WELLY have premiered their brand new single SHOPPING – available now alongside an exuberant music video that introduces one of the UK’s most exciting new bands.

Satirical, sincere and startlingly accomplished, Shopping is as razor-sharp a send up of modern consumerism as it is a rallying cry against the slow death of the UK high street. On their first official single, Welly set out their blueprint for pop on a budget: Shopping collides passions ranging from the indie, suburban storytelling of Blur or the arch electronica of Pet Shop Boys to kitchen sink maximalists like Girls Aloud but is rooted in the deeply human need to always want more than you have.

Shopping, writes Welly, “is about the ‘grass is greener’ mentality, not just in products and tat, but in your surroundings. There’s such beauty to that Yuppie era, the feeling that it would never end. Now there’s these cathedrals to excess up and down the country, shopping centres and high streets left to rot. I find them so romantic. So people complain about their local areas being crap, but then they buy their stuff online and they dodge their taxes. Which means all that’s left are vape emporiums and retail parks. It shouldn’t die, they shouldn’t knock these places down, it’s our history. My songs point the finger but don’t wag it. It’s just going, “Look, isn’t this funny, everyone?” over a disco-punk beat.”

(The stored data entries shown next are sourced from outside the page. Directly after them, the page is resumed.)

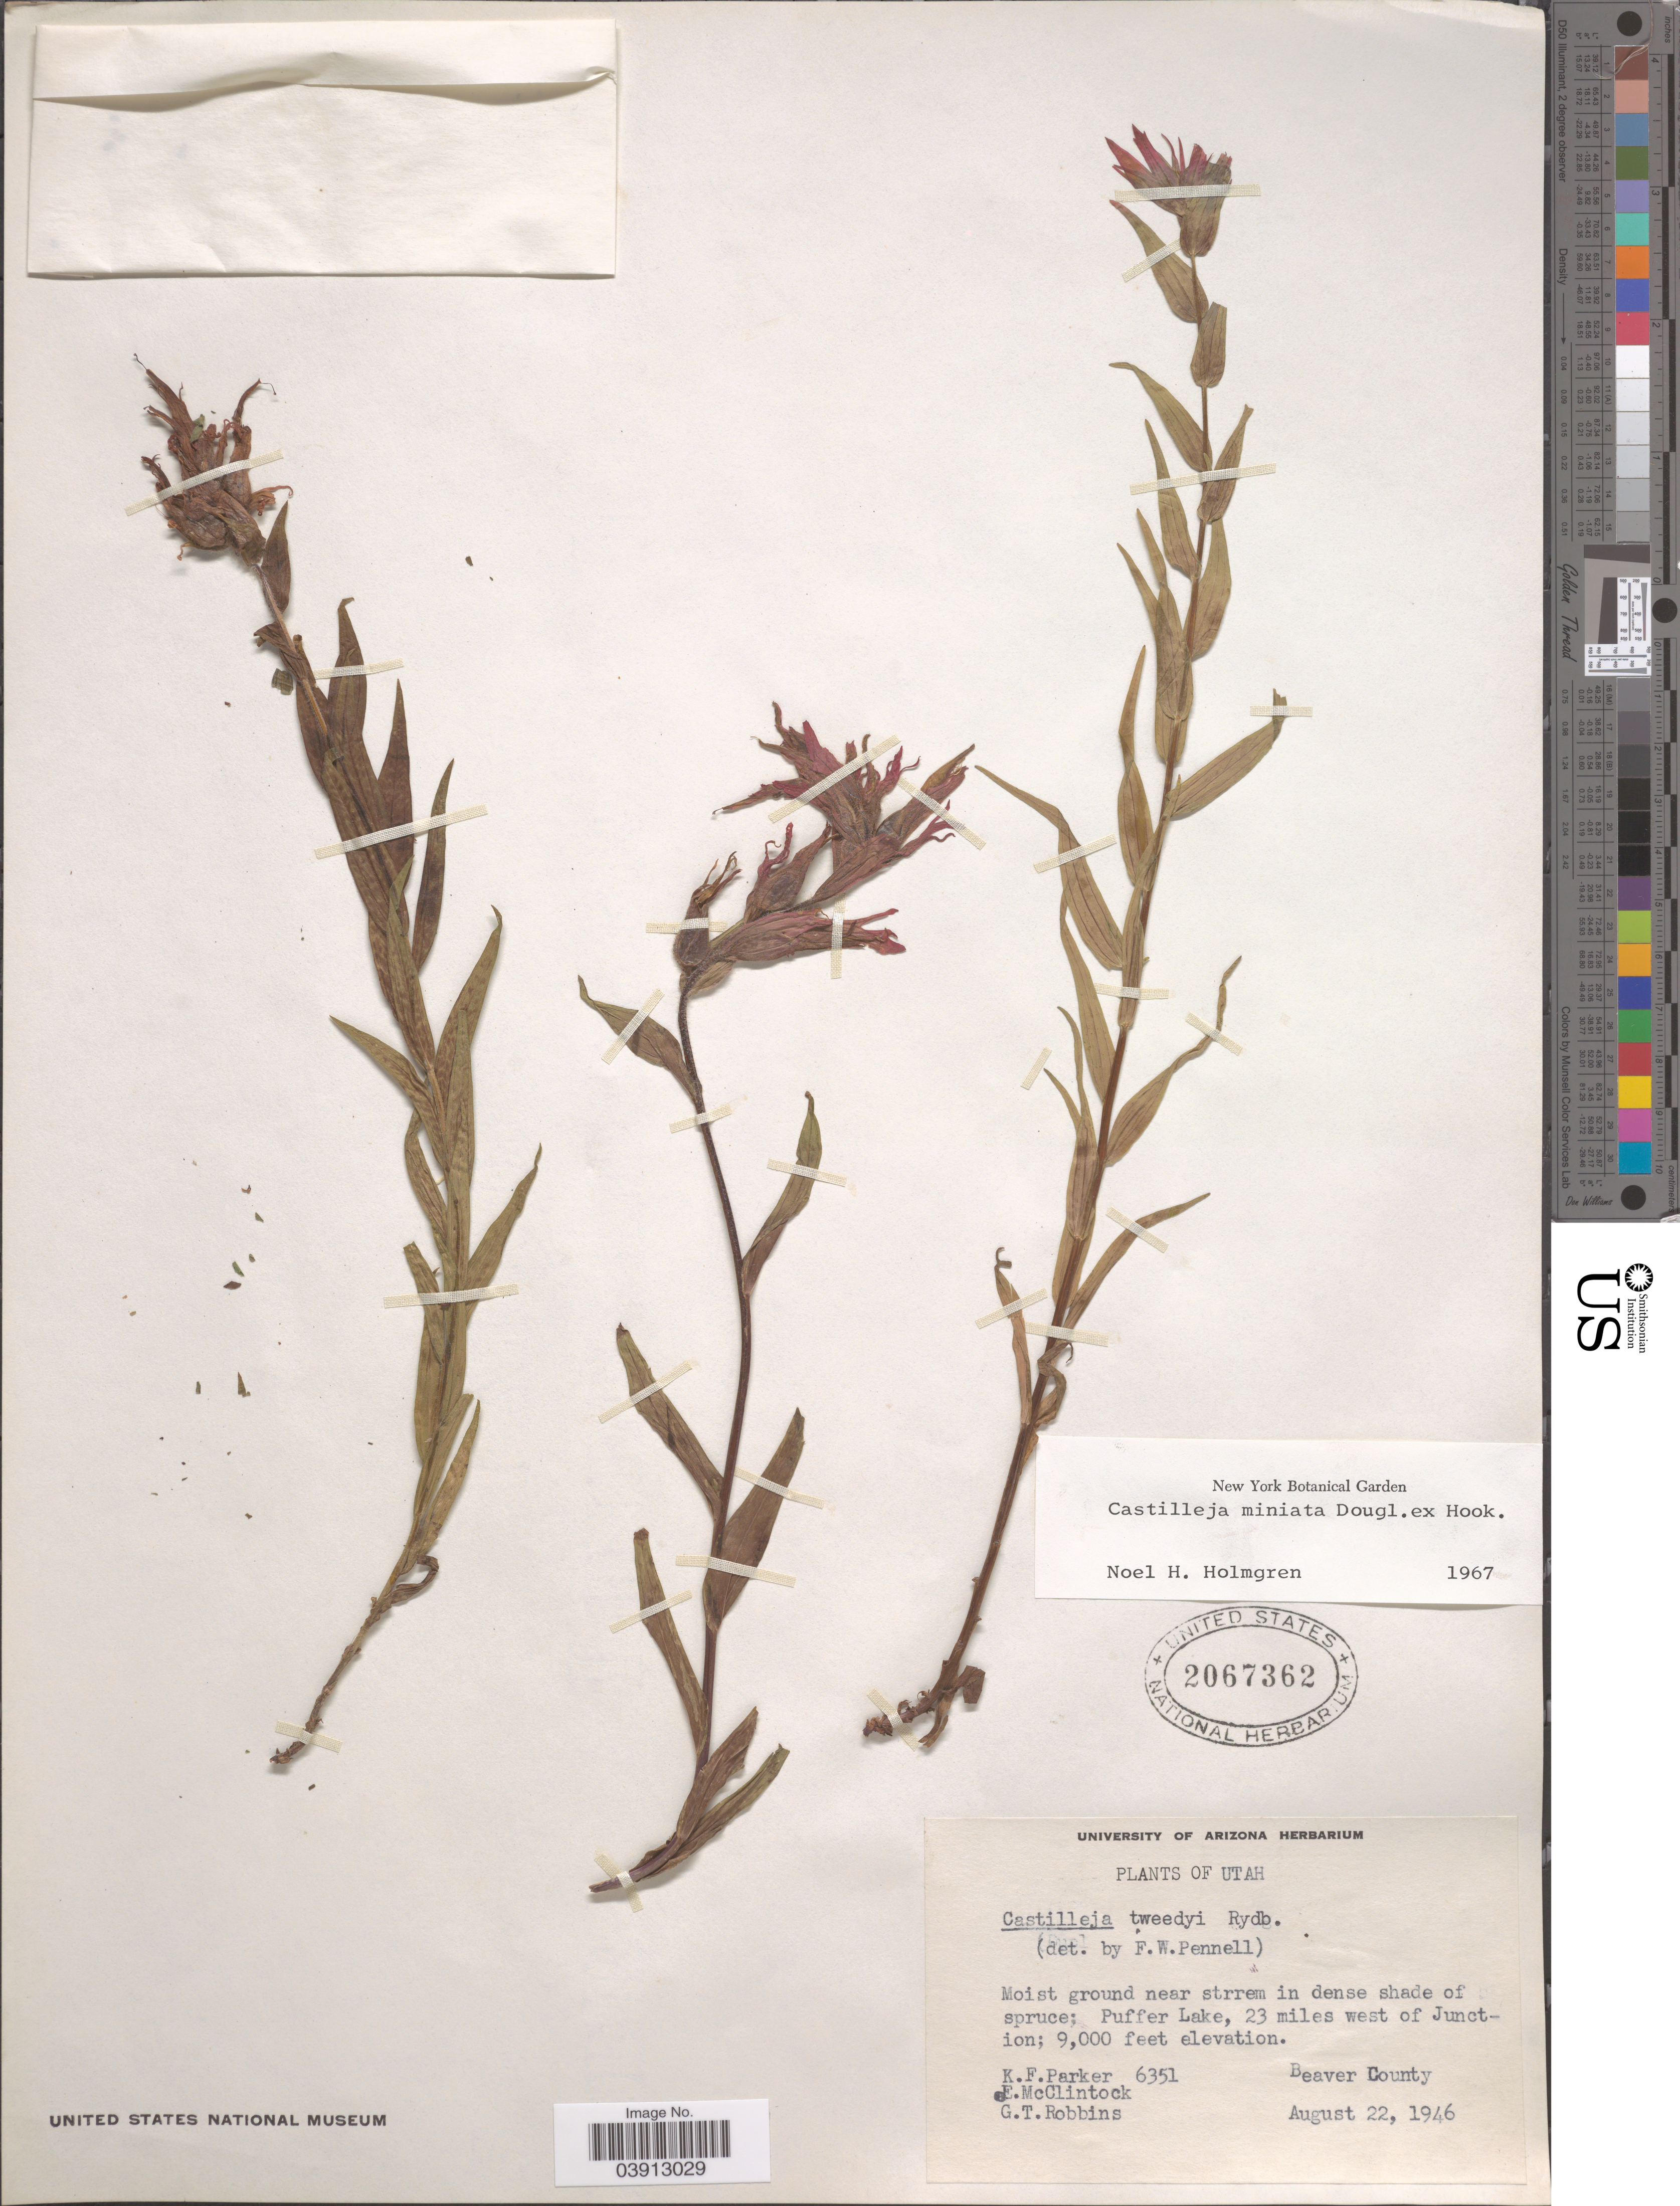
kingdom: Plantae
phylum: Tracheophyta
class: Magnoliopsida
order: Lamiales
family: Orobanchaceae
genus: Castilleja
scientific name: Castilleja miniata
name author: Douglas ex Hook.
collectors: K. F. Parker, E. McClintock & G. T. Robbins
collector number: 6351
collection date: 1946-08-22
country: United States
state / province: Utah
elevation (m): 2743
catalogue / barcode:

Welly are a five-piece band led by their titular frontman, songwriter and producer. Playing with notions of artifice and aspiration, style and self, Welly was born in Southampton and showed no interest in music as a kid: he was obsessed by the same six songs on the iPod Shuffle his Dad clipped to his school trousers every day, and that was quite enough. Other people – and how they lived their lives – proved far more fascinating, with the influence to this day of writers like Alan Bennett and John Betjeman who located the sublime in the suburbs and captured everyday lives on the brink of going berserk. In 2014 Welly’s Dad sat him down to watch the video to Common People and he saw for the first time how art could also be found in the aisles of the supermarket. Welly, of course, had to form a band.

In the last year or so Welly have blazed their own chaotic trail through the grand tradition of DIY. Developing his skills as a producer and writer, Welly channelled the journalistic rule of observational lyricism through jobs at Poundland and Peppa Pig World and he currently works as a greengrocer. In 2023 he also produced Live In A Village Hall for his dissertation; a live album, mockumentary and sparsely attended red carpet event in the ambitious lineage of Stop Making Sense, which spotlighted the glamp stomp thrills of early demo Me And Your Mates.

There followed a hundred self-booked gigs and press releases with bespoke QR codes that were distributed by Welly themselves across labels, the media and radio stations. Building an enthusiastic early fanbase, such rites of passage may prove vital if Welly are to reconnect the grassroots with the mainstream, as their memorable frontman hopes: “I want music to uplift me and make me feel cool and collected. I take my inspiration from the 80s in that way; the threat of nuclear war, the miners’ strike, privatisation, crap government – what did pop do? Wake Me Up Before You Go-Go and Girls On Film … almost LAUGHABLY dancing whilst all hell opened up. Where is that now when we need it most?

Beginning with Shopping, austere times demand even bigger dreams. Welly are officially open for business.